Across all the entries, tally the lines holding the word "России", and give the number by itself.

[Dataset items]
☆ ☆ ☆

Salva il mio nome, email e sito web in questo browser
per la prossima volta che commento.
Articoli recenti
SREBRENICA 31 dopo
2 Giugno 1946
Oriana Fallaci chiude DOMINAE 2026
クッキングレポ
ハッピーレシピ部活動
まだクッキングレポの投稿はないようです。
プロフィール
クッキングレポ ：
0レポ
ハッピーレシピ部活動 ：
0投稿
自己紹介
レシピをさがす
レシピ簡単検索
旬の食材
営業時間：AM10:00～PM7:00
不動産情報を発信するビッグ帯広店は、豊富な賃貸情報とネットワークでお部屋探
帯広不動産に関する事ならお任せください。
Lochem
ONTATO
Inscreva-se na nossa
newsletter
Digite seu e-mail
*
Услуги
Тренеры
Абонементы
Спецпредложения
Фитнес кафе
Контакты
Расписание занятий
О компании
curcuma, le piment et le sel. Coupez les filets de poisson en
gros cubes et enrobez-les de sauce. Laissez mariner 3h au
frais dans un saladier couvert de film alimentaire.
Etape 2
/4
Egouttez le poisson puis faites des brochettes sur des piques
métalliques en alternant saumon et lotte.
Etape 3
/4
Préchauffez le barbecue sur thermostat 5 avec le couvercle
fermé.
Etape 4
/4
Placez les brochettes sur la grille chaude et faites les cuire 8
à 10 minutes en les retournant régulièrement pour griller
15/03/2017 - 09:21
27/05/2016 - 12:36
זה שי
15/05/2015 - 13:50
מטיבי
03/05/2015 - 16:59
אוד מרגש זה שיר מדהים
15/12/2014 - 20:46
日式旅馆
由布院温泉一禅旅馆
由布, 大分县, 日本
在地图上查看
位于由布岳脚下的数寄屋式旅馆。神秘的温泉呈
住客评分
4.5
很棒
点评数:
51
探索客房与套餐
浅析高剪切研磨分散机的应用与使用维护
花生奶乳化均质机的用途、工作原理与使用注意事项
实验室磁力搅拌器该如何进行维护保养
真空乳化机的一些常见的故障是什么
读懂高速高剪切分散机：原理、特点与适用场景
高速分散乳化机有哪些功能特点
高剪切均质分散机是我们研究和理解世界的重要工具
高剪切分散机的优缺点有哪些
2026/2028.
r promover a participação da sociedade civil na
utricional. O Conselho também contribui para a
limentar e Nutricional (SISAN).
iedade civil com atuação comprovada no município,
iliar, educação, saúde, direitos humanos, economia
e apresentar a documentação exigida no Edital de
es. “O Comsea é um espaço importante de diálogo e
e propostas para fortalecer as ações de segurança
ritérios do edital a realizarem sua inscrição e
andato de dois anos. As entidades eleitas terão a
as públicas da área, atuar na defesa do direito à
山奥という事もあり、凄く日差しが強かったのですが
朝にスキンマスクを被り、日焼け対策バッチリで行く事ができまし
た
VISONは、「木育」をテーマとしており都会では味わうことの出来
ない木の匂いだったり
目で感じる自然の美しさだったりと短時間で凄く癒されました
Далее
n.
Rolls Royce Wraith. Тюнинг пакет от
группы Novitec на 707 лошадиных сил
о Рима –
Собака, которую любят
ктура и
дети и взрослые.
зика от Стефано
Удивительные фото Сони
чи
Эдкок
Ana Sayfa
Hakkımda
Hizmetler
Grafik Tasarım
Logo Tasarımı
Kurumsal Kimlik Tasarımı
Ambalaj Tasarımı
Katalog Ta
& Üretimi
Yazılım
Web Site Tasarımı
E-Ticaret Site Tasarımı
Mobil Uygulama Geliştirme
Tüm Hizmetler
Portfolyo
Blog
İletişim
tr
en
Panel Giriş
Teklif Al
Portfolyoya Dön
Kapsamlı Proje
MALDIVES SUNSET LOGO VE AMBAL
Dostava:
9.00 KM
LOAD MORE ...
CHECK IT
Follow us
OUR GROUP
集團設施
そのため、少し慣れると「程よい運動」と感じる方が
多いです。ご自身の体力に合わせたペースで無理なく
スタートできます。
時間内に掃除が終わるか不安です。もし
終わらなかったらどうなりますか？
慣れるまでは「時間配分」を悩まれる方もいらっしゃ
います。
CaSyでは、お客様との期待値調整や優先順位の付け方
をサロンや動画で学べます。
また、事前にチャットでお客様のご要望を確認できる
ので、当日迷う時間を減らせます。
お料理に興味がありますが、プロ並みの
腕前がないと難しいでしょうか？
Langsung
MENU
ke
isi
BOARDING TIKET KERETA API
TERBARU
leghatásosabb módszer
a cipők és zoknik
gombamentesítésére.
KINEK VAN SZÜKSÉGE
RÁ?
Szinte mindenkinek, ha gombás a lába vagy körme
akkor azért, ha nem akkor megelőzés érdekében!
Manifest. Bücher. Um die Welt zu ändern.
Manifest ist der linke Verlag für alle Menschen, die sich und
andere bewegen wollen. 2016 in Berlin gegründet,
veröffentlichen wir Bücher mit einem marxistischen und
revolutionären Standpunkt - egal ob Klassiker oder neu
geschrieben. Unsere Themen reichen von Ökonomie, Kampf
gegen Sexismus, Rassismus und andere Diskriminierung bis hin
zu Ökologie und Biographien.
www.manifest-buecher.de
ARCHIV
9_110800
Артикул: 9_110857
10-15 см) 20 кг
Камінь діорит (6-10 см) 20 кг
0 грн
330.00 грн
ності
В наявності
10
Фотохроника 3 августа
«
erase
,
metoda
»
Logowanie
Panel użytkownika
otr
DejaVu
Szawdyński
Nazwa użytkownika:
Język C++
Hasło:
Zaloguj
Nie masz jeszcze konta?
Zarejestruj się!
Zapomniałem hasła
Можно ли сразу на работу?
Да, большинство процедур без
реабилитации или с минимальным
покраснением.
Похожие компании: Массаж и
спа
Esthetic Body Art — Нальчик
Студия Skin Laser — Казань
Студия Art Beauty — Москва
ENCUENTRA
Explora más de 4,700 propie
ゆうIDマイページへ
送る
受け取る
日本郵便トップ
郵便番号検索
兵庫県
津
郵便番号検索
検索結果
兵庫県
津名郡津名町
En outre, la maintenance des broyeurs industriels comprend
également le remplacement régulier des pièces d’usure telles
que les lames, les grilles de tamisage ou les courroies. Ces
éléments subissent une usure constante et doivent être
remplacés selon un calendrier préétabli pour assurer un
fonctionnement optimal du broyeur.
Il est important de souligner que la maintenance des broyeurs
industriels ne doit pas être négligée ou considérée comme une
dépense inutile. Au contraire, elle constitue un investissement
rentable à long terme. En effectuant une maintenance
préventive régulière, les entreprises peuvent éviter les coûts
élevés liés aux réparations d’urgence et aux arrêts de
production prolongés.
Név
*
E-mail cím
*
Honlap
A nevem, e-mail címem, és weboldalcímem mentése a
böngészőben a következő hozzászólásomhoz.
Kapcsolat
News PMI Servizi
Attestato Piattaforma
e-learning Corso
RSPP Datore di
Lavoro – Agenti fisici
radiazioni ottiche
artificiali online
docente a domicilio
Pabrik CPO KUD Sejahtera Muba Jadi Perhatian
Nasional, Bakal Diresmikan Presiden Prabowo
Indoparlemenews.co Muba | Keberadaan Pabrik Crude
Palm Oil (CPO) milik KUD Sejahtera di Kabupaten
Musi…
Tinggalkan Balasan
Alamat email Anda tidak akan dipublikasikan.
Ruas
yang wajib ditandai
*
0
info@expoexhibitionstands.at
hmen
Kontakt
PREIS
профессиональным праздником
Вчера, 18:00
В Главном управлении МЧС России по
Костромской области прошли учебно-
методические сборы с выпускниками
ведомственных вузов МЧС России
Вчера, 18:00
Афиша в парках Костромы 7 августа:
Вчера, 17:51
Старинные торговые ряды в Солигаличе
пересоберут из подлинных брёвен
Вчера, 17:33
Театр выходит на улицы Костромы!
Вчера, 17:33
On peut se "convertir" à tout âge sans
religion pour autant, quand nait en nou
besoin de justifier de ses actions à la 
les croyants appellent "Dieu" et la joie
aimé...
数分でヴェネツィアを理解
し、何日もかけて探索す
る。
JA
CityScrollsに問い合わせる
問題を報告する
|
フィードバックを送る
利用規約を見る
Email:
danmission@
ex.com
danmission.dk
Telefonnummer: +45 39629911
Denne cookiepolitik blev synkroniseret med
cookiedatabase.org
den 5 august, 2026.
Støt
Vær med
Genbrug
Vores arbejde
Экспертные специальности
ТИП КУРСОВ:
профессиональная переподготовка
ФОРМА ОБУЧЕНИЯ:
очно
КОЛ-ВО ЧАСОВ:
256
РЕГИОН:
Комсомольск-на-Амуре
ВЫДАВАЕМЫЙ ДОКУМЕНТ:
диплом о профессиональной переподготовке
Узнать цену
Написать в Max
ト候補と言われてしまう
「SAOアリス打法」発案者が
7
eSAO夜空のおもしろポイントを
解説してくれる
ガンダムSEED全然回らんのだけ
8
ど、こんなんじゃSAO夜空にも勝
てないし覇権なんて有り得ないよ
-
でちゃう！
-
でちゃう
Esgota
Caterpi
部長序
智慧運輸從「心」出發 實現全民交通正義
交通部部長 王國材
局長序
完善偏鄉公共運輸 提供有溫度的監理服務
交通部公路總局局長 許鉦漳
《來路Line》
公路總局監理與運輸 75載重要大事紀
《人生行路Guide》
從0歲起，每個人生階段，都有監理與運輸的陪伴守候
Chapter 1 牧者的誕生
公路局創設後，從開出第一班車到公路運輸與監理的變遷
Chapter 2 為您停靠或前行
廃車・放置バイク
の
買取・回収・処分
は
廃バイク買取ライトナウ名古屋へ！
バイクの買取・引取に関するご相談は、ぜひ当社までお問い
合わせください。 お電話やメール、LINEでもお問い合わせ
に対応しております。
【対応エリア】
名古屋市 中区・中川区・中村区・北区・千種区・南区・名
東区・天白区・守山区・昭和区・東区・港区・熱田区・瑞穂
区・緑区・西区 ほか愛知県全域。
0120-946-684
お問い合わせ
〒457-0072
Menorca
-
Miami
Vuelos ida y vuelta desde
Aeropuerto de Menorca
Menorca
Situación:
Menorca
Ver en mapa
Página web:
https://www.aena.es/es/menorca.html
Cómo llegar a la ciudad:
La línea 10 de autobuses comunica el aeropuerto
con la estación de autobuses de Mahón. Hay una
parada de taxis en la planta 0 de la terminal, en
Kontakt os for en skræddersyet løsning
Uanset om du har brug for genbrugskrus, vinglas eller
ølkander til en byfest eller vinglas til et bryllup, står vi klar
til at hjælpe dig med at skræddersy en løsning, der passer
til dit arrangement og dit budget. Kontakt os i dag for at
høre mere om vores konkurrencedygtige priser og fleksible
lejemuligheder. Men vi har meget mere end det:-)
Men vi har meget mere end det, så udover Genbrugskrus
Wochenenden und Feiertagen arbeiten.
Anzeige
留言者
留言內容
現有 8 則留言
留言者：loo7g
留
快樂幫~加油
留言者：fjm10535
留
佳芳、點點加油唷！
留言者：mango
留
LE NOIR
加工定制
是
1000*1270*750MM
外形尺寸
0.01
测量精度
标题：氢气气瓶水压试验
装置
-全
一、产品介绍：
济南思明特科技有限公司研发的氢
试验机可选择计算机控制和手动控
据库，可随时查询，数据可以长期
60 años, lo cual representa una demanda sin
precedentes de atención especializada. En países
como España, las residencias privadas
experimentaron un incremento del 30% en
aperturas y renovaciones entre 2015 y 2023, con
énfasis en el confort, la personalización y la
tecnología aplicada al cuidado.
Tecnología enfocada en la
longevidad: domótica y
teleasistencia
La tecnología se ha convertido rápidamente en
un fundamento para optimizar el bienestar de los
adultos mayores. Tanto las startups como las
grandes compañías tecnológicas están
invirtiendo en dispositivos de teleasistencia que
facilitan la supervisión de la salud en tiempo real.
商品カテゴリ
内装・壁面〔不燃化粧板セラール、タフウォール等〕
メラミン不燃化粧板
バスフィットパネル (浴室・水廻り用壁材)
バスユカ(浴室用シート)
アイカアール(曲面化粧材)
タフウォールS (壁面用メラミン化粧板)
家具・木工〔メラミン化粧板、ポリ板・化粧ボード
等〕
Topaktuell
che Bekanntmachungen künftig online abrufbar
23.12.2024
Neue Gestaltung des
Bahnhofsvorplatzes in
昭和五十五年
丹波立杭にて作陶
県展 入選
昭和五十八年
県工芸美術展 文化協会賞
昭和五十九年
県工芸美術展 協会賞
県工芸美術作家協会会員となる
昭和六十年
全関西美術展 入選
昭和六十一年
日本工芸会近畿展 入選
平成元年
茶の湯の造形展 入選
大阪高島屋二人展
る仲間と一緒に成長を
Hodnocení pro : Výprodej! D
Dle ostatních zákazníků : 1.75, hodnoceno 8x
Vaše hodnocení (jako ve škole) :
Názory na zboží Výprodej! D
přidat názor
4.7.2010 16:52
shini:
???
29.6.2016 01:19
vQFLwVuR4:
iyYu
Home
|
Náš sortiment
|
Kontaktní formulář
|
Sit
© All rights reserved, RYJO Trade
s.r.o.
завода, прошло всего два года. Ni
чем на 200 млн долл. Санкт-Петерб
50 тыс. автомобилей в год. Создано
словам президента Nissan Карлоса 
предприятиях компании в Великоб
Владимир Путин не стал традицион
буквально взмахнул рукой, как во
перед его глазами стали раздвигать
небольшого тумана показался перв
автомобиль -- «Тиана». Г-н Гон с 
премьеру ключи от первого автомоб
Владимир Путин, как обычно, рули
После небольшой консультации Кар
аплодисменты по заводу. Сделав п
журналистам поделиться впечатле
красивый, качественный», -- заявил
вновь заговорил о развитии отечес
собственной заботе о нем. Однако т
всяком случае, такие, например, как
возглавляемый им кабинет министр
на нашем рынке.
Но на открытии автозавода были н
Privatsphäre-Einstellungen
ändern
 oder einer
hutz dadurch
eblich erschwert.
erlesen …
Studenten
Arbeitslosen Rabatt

☆ ☆ ☆

FINAL ANSWER:
2